First off, to use automatic string interning, all strings must be immutable, which makes a lot of string processing tasks harder than they need to be. (And yes, I've heard all the arguments for immutability in general. That's not the point.)

This is true and string are immutable in Java. I am not sure if this a bad thing. Without going in to immutable vs mutable, I like to think this is a great design because of caching and so much more simplicity that I won't get in to.

Every time a new string is created, it has to be checked against the string interning table, which is at least a O(N) operation. So unless the ratio of string equality comparisons to new string creation is pretty high, it's unlikely that the net time saved is a positive value.

Not exactly O(n). You can do hashmaps and/or other data structures that will bring this to near constant look up.

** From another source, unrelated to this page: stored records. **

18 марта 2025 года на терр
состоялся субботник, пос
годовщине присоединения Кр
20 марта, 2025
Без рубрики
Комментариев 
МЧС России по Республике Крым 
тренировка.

If the string equality table uses strong references, the strings will never get garbage collected when they're no longer needed, thus wasting memory. On the other hand, if the table uses weak references, then the string class requires some sort of finalizer to remove the string from the table, thus slowing down the GC process. (Which could be pretty significant, depending on how the string intern table is implemented. Worst case, deleting an item from a hash table can require an O(N) rebuild of the entire table under certain circumstances.)

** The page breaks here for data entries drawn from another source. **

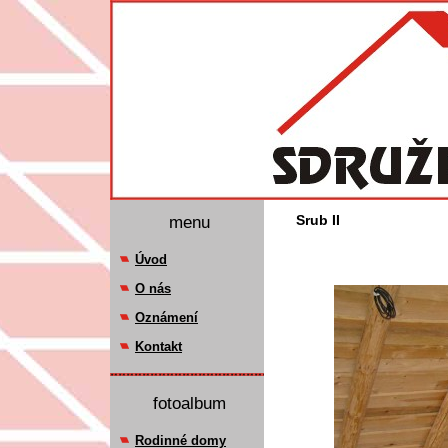
menu
Srub II
Úvod
O nás
Oznámení
Kontakt
fotoalbum
Rodinné domy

You are right about this and I would agree with you. Except I feel that the GC processing and negligible. The benefits in the long run are much more useful than having a garbage collector doing an extra check. I am not sure what you mean about O(n) for deleting from hashtable. Most operations on hashtables are O(1)

So in summary, I think your assumption that most operation are linear. But looking up strings is closer to a constant time. Therefore, this approach will have negligible performance loss but a huge memory gain. Which I'd argue is worth it.

Here is a nice quote on what is actually happening and how it saves memory.

To save memory (and speed up testing for equality), Java supports “interning” of Strings. When the intern() method is invoked on a String, a lookup is performed on a table of interned Strings. If a String object with the same content is already in the table, a reference to the String in the table is returned. Otherwise, the String is added to the table and a reference to it is returned.